▸ **WHAT TO WORK ON**: Reproduce, word for word, every line of text in the entries below, leaving out the pictures.

▸ **SOURCE MATERIAL**:

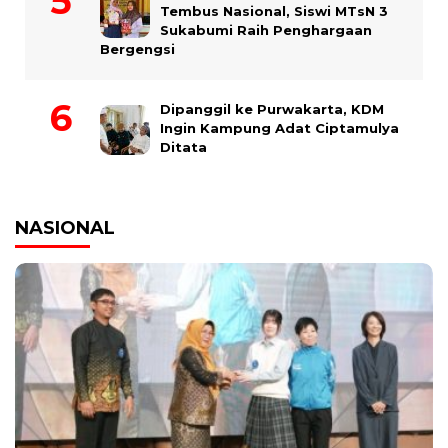
Tembus Nasional, Siswi MTsN 3
Sukabumi Raih Penghargaan
Bergengsi
Dipanggil ke Purwakarta, KDM
Ingin Kampung Adat Ciptamulya
Ditata
NASIONAL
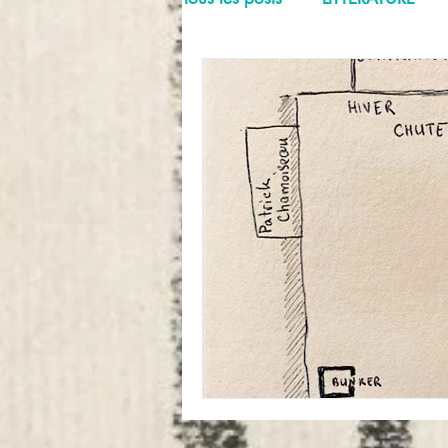
FREE STYLE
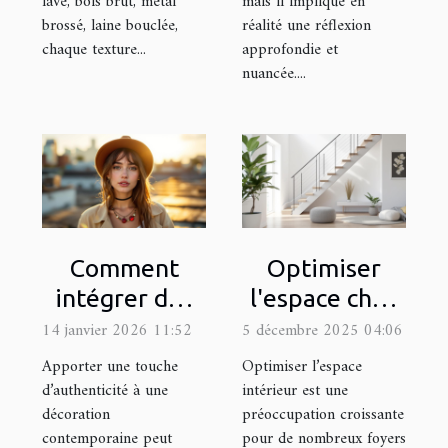
lavé, bois brut, métal
mais il implique en
brossé, laine bouclée,
réalité une réflexion
chaque texture...
approfondie et
nuancée....
Comment
Optimiser
intégrer des
l'espace chez
accessoires
soi : est-ce
14 janvier 2026 11:52
5 décembre 2025 04:06
vintage dans
possible avec
Apporter une touche
Optimiser l’espace
un style
un monte-
d’authenticité à une
intérieur est une
décoration
préoccupation croissante
moderne ?
escalier ?
contemporaine peut
pour de nombreux foyers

▸ **WRITTEN REPLY**:
Tembus Nasional, Siswi MTsN 3
Sukabumi Raih Penghargaan
Bergengsi
Dipanggil ke Purwakarta, KDM
Ingin Kampung Adat Ciptamulya
Ditata
NASIONAL
FREE STYLE
lavé, bois brut, métal
mais il implique en
brossé, laine bouclée,
réalité une réflexion
chaque texture...
approfondie et
nuancée....
Comment
Optimiser
intégrer des
l'espace chez
accessoires
soi : est-ce
14 janvier 2026 11:52
5 décembre 2025 04:06
vintage dans
possible avec
Apporter une touche
Optimiser l’espace
un style
un monte-
d’authenticité à une
intérieur est une
décoration
préoccupation croissante
moderne ?
escalier ?
contemporaine peut
pour de nombreux foyers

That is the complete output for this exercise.